* _Directives_:
- a) Reproduce the passage of the infobox on Arthur W. Hummel Jr., starting with "13th Assistant Secretary" and going on through "American diplomat (1920–2001)", with "Personal details" replaced by "Biographical details".
- b) Answer the following questions using the infobox on Arthur W. Hummel Jr.
(i) Who preceded Hummel as United States Ambassador to China?
(ii) Where was Hummel born?
(iii) Which president is listed for his term as United States Ambassador to Ethiopia?

* _Page excerpt_:
______

- Hummel c. 1981

United States Ambassador to China
- In office July 30, 1981 – September 24, 1985
- President: Ronald Reagan
- Preceded by: Leonard Woodcock
- Succeeded by: Winston Lord

United States Ambassador to Pakistan
- In office June 4, 1977 – July 19, 1981
- President: Jimmy Carter Ronald Reagan
- Preceded by: Henry A. Byroade
- Succeeded by: Ronald I. Spiers

United States Ambassador to Ethiopia
- In office February 20, 1975 – July 6, 1976
- President: Gerald Ford
- Preceded by: Thomas W. McElhiney
- Succeeded by: Frederic L. Chapin

United States Ambassador to Burma
- In office September 10, 1968 – July 22, 1971
- President: Lyndon B. Johnson Richard M. Nixon
- Preceded by: Henry A. Byroade
- Succeeded by: Edwin W. Martin

13th Assistant Secretary of State for East Asian and Pacific Affairs
- In office July 12, 1976 – March 14, 1977
- Preceded by: Philip Habib
- Succeeded by: Richard Holbrooke

Personal details
- Born: June 1, 1920 Shanxi Province, China
- Died: February 6, 2001 (aged 80) Chevy Chase, Maryland
- Parents: Arthur W. Hummel Sr. (father); Ruth Bookwalter Hummel (mother);
- Occupation: Diplomat

= Arthur W. Hummel Jr. =

American diplomat (1920–2001)

______

* _Raw data_:
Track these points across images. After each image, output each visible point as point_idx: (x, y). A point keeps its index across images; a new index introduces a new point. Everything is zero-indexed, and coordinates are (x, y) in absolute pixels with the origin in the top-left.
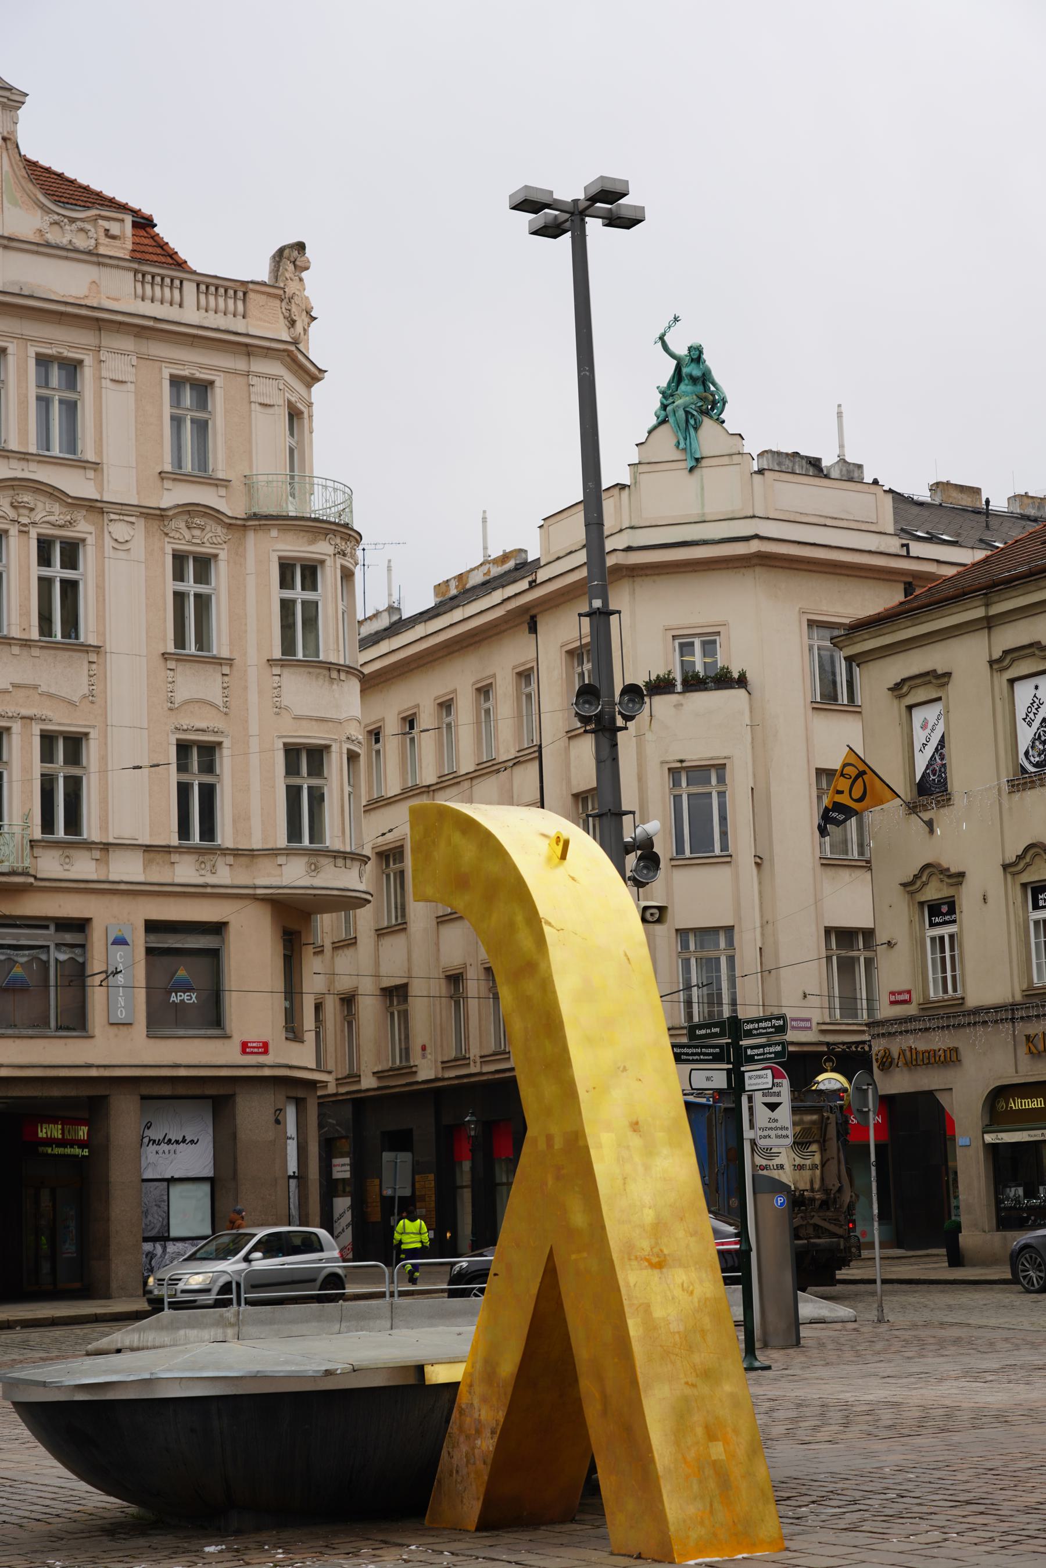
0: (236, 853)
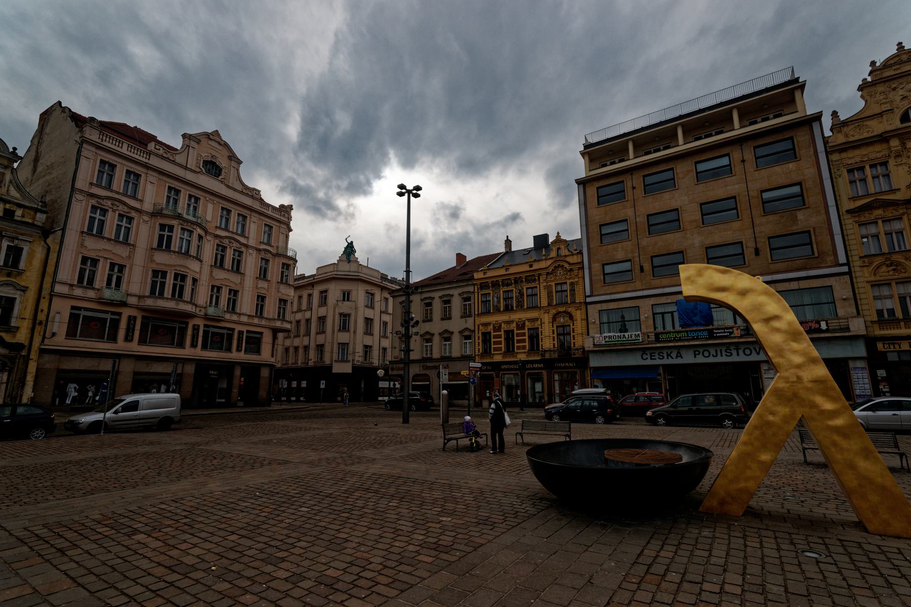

______

* _The responses_:
- a)
13th Assistant Secretary of State for East Asian and Pacific Affairs
- In office July 12, 1976 – March 14, 1977
- Preceded by: Philip Habib
- Succeeded by: Richard Holbrooke

Biographical details
- Born: June 1, 1920 Shanxi Province, China
- Died: February 6, 2001 (aged 80) Chevy Chase, Maryland
- Parents: Arthur W. Hummel Sr. (father); Ruth Bookwalter Hummel (mother);
- Occupation: Diplomat

= Arthur W. Hummel Jr. =

American diplomat (1920–2001)

- b)
(i) Leonard Woodcock
(ii) Shanxi Province, China
(iii) Gerald Ford